Long-term predictors of subsequent cardiovascular events with coronary artery disease and 'desirable' levels of plasma total cholesterol.
BACKGROUND Patients with coronary artery disease (CAD) are at considerable risk for subsequent cardiovascular events. Although hyperlipidemia accentuates the risk, predictors of subsequent events with CAD and desirable total cholesterol (TC) (less than 5.2 mmol/l) have not been assessed.

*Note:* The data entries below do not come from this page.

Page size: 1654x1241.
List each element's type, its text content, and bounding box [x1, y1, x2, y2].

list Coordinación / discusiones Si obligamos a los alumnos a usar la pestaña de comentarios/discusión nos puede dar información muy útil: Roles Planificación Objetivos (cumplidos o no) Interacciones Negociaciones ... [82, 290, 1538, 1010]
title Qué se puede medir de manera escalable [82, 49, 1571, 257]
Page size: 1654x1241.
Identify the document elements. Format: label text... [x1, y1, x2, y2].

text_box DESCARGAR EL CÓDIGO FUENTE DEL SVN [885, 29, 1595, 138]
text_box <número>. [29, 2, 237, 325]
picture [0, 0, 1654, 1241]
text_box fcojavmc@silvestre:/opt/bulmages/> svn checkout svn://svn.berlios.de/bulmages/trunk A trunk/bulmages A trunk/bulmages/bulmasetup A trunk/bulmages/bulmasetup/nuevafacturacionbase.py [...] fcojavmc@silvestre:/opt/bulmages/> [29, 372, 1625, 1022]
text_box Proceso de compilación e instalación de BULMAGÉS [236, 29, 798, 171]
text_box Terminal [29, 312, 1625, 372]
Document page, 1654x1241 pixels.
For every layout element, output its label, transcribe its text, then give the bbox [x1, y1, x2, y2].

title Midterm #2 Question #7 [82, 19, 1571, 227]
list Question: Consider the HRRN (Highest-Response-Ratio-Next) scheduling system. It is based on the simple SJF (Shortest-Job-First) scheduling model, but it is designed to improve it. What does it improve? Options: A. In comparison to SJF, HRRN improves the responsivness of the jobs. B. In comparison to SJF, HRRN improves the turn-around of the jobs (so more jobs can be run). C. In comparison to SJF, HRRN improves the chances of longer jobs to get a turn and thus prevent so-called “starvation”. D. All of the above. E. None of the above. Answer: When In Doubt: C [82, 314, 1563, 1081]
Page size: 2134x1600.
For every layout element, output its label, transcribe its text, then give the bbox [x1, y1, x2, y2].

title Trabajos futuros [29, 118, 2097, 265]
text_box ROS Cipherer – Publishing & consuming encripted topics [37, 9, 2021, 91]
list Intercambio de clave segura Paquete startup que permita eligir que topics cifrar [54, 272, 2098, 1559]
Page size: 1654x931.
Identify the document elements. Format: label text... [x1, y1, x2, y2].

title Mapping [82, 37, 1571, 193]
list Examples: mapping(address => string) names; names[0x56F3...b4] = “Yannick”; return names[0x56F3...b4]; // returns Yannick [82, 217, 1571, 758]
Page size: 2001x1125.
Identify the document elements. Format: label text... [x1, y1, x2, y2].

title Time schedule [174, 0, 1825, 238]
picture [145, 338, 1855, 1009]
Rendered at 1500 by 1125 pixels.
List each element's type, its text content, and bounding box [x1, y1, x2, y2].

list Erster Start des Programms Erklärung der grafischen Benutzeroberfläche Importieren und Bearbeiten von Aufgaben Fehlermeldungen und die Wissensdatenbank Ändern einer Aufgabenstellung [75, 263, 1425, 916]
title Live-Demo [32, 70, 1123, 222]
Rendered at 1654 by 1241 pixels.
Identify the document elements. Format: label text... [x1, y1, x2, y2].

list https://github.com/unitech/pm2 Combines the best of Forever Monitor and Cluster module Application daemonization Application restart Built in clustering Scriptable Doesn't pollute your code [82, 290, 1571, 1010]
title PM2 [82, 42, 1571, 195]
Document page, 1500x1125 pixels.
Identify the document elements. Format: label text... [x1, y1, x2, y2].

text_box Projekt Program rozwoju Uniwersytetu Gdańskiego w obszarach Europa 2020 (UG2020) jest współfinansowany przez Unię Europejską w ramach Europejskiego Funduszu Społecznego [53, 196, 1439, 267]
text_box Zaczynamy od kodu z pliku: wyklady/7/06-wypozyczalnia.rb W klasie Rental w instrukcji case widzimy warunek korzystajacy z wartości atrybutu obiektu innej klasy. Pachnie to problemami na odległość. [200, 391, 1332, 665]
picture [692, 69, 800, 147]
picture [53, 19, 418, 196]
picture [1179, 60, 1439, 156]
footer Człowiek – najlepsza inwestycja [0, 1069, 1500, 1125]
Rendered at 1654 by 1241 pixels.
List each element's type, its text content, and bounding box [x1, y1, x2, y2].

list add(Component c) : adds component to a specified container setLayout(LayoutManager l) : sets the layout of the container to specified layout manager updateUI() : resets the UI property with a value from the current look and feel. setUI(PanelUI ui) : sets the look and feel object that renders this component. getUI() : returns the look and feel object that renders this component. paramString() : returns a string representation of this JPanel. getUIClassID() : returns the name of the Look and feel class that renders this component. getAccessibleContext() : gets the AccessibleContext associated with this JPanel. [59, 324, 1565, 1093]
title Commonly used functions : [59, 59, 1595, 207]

METHODS AND RESULTS A survival analysis was performed in a subset of 740 consecutive patients who underwent diagnostic coronary arteriography between 1977 and 1978. Eight-three men and 24 women with angiographically documented CAD and desirable TC were followed for subsequent cardiovascular events, including myocardial infarction and cardiovascular death. Over a 13-year period, 75% of CAD subjects with reduced high density lipoprotein cholesterol (HDL-C) (less than 0.9 mmol/l) developed a subsequent cardiovascular event compared with 45% of those with HDL-C greater than or equal to 0.9 mmol/l (p = 0.002). A Kaplan-Meier analysis revealed significantly greater survival from cardiovascular end points in patients with baseline levels of HDL-C greater than or equal to 0.9 mmol/l (p = 0.005). After 11 variables were tested, an age-adjusted Cox proportional-hazards model identified two pairs of independent predictors of subsequent cardiovascular events: they were a left ventricular ejection fraction (LVEF) less than 35% (relative risk [RR], 6.5; 95% confidence interval [CI], 2.8, 15.3; p less than 0.001) and reduced HDL-C (RR, 2.0; 95% CI, 1.2, 3.3; p = 0.01) in the first model and LVEF less than 35% (RR, 6.5; 95% CI, 2.7, 15.6; p less than 0.001) and TC:HDL ratio greater than or equal to 5.5 (RR, 1.9; 95% CI, 1.1, 3.1; p = 0.02) in the second model.
CONCLUSIONS Low HDL-C (or high TC:HDL-C) is strongly predictive of subsequent cardiovascular events in subjects with CAD, despite desirable TC. As such, identification of this potentially modifiable risk factor should be actively pursued in this high-risk subgroup.